A la fin du match face à Arsenal, Tony Vairelles est expulsé. Lors de la dernière journée, vous êtes éliminés par le Dynamo Kiev dans la finale du groupe (1-3 à Bollaert), sans Vairelles...
Tony Vairelles ne méritait pas le carton rouge. Et cela nous a peut-être coûté la qualification. Si ça ne se passe pas, on aurait pu gagner contre Kiev. Dans le dernier match, Frédéric Déhu a aussi pris un carton rouge (NDLR : Dès la 6e minute). La situation était difficile. Le Dynamo Kiev, avec (Sergueï) Rebrov et (Andreï) Chevtchenko, ils avaient une très grande équipe. Ils nous ont battu 3-1. C'est dommage.

Chez eux, on aurait pu faire un meilleur résultat (NDLR : 1-1, 2e journée). On a manqué quelques occasions. Mais on a bien joué dans cette Ligue des champions. On a terminé deuxièmes, mais c'était le système où seul le premier était assuré d'aller en quarts de finale (NDLR : Lens terminait deuxième, devant Arsenal, à trois points de Kiev et n'était pas qualifié pour la suite, car ne figurant pas parmi les meilleurs deuxièmes). C'était plus difficile que maintenant. Surtout que c'était notre première participation. On a fait de bons matches, mais c'était une déception. En plus, Kiev jouait le Real Madrid en quarts ! Cela aurait été quelque chose d'incroyable. Imaginez si le Real venait jouer à Lens, dans le Nord !

Vous quittez Lens pour Liverpool à la fin de cette saison 1998-99. Avant 2005, quels souvenirs vous viennent de la Ligue des champions avec les Reds ?
En 2002, lors du dernier match de groupes (NDLR : La deuxième phase de poules de l'édition 2001-02), on doit gagner par deux buts d'écart face à l'AS Roma pour passer. Ce n'était pas facile, la Roma avait Fabio Capello avec (Francesco) Totti, Cafu, une grande équipe. Et c'est le retour de Gérard Houllier après son problème au cœur. On n'était pas sûr qu'il revienne. Il revient pour ce match après cinq ou six mois d'absence. Et on a gagné 2-0. A Anfield. Dans une superbe atmosphère. Tout le monde était optimiste.
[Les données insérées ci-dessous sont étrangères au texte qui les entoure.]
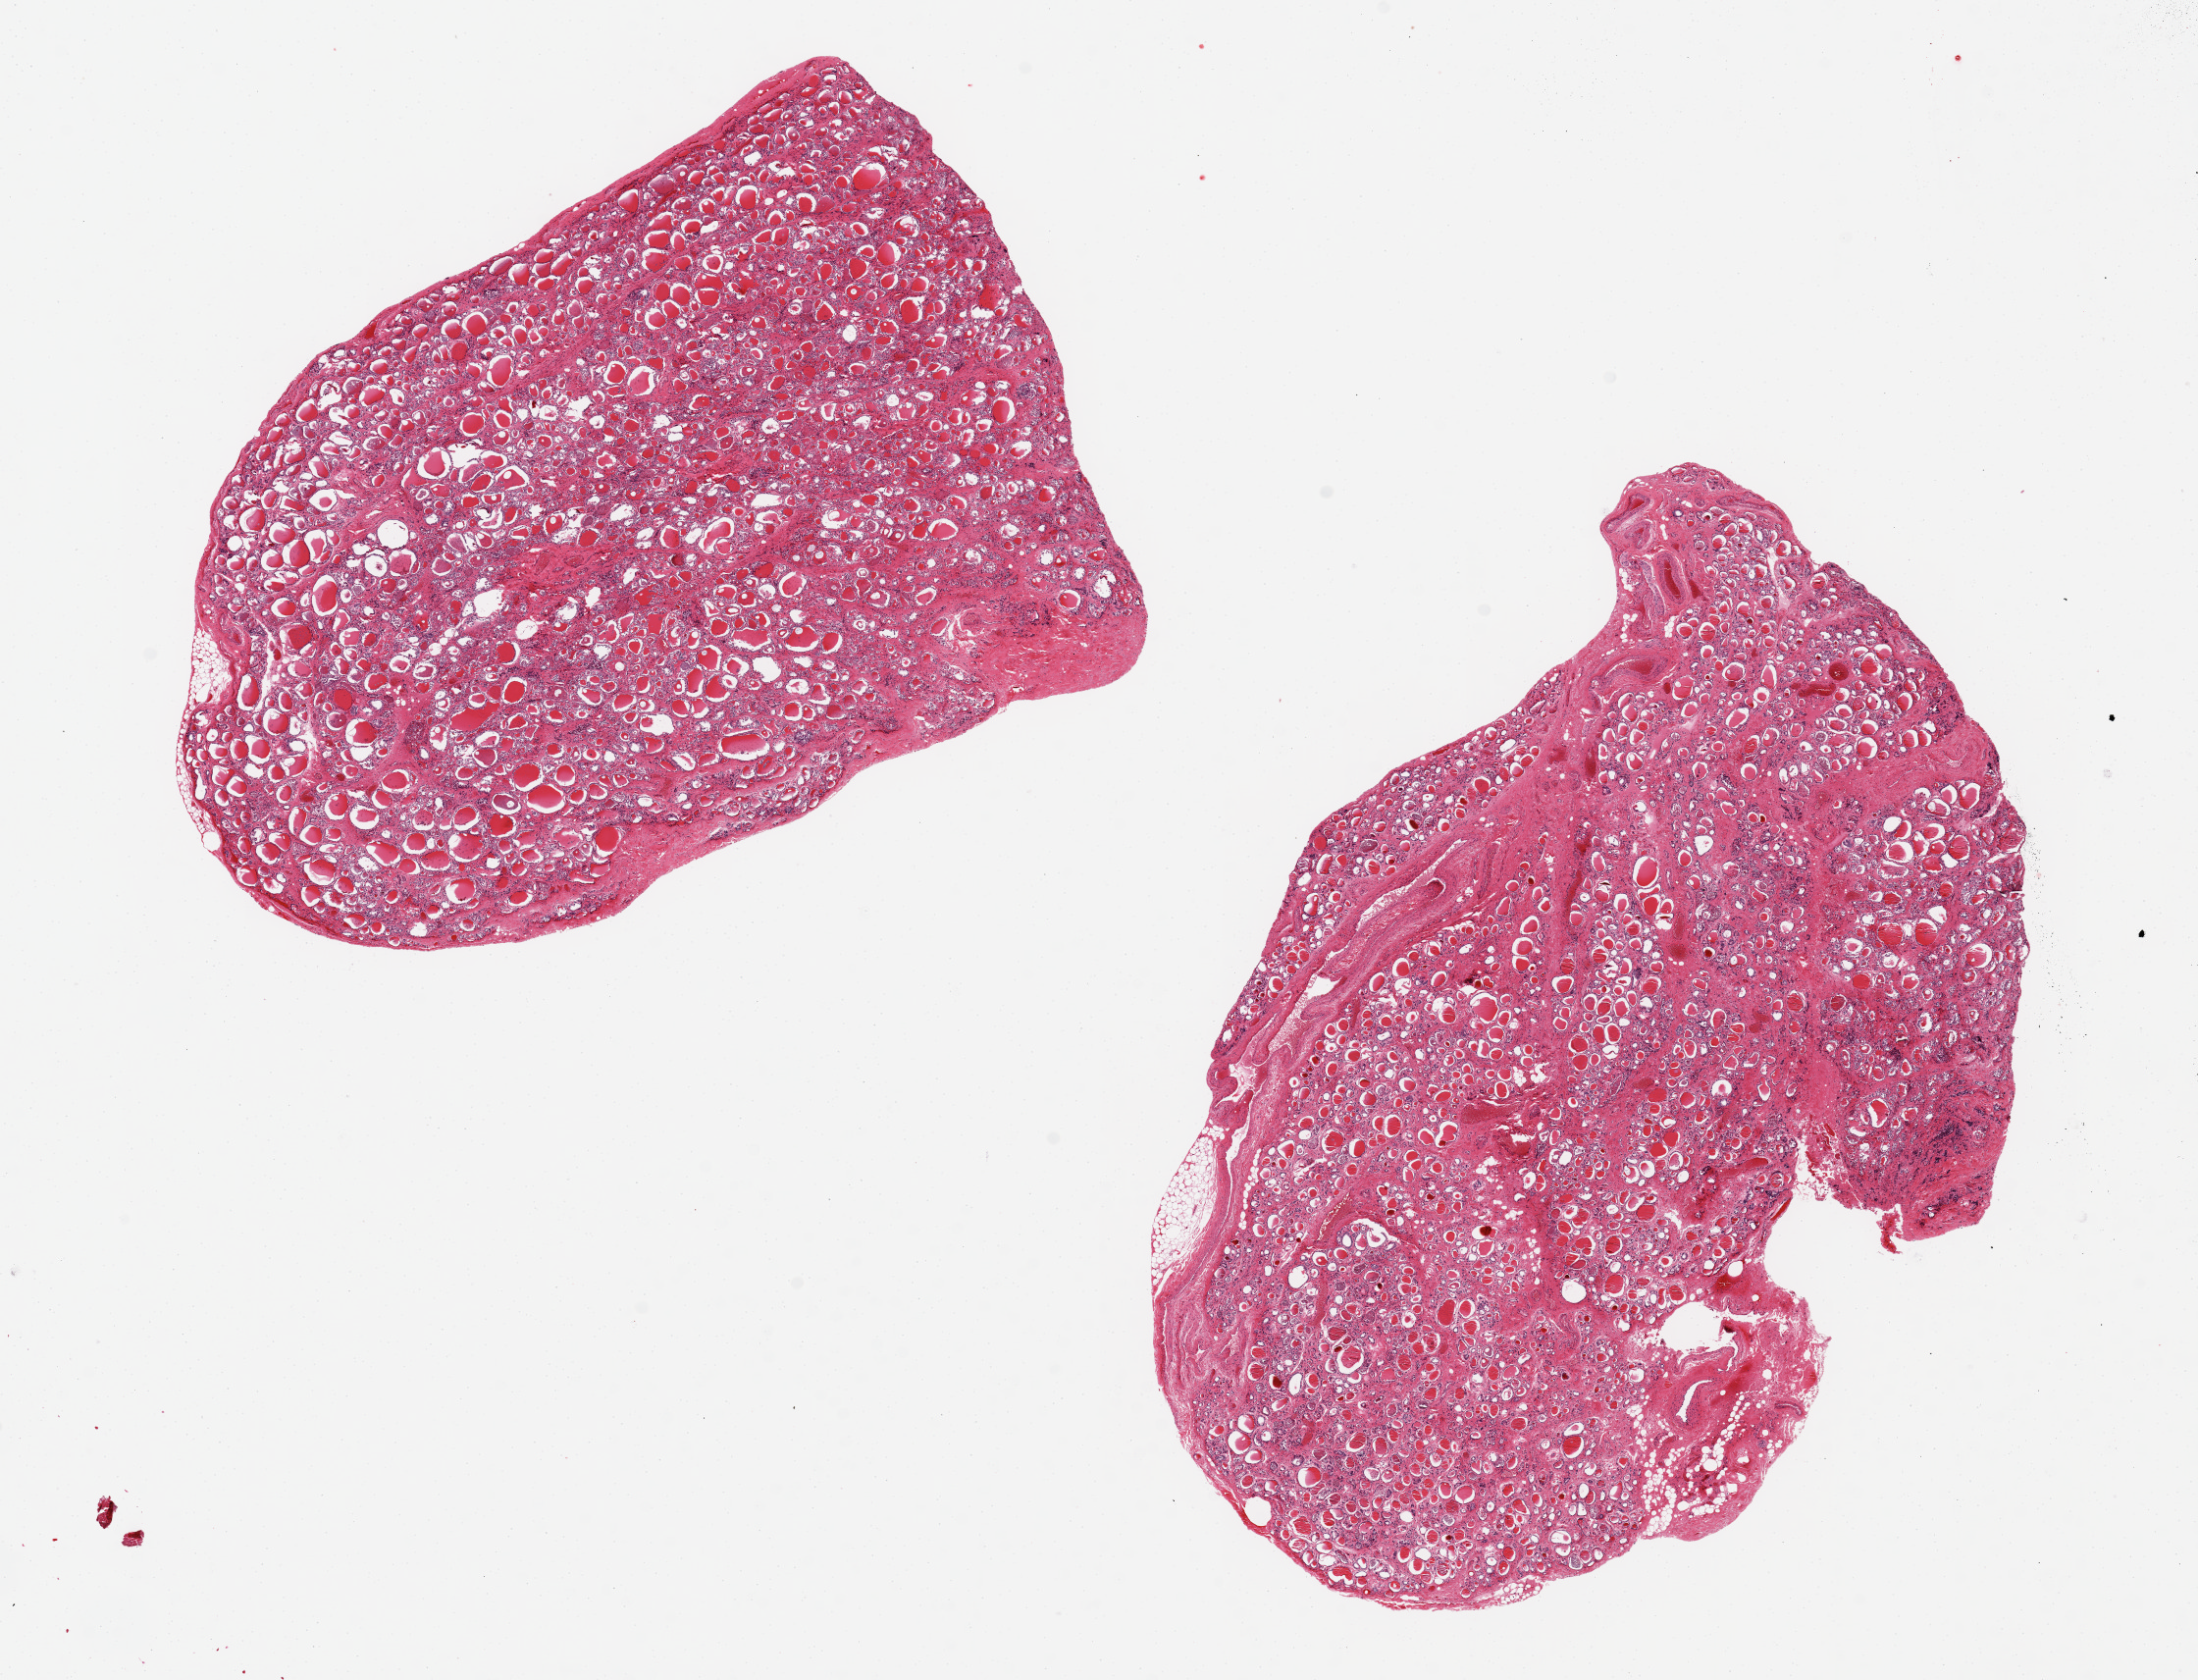
Digitized hematoxylin and eosin (H&E)-stained section, brightfield, whole scanned area (about 17.7 x 13.5 mm) shown as a low-resolution overview. PAXgene-fixed paraffin-embedded (PFPE) section. Target tissue: thyroid. Donor tissue sample.
• review note (as recorded): 2 pieces,9x6 & 8x5 mm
On est éliminés par Leverkusen (en quarts de finale). C'était une très grande déception car on avait gagné 1-0 à la maison. A Leverkusen, on a perdu 4-2, mais il y avait encore 3-2 à quelques minutes de la fin. On a pris un quatrième but bête... Surtout que Leverkusen a joué Manchester United en demi-finales. Et, en Championnat, on les avait battus deux fois. On pensait qu'on aurait pu les éliminer. Et Leverkusen, qui a fait une grande saison, l'a fait. C'était dommage.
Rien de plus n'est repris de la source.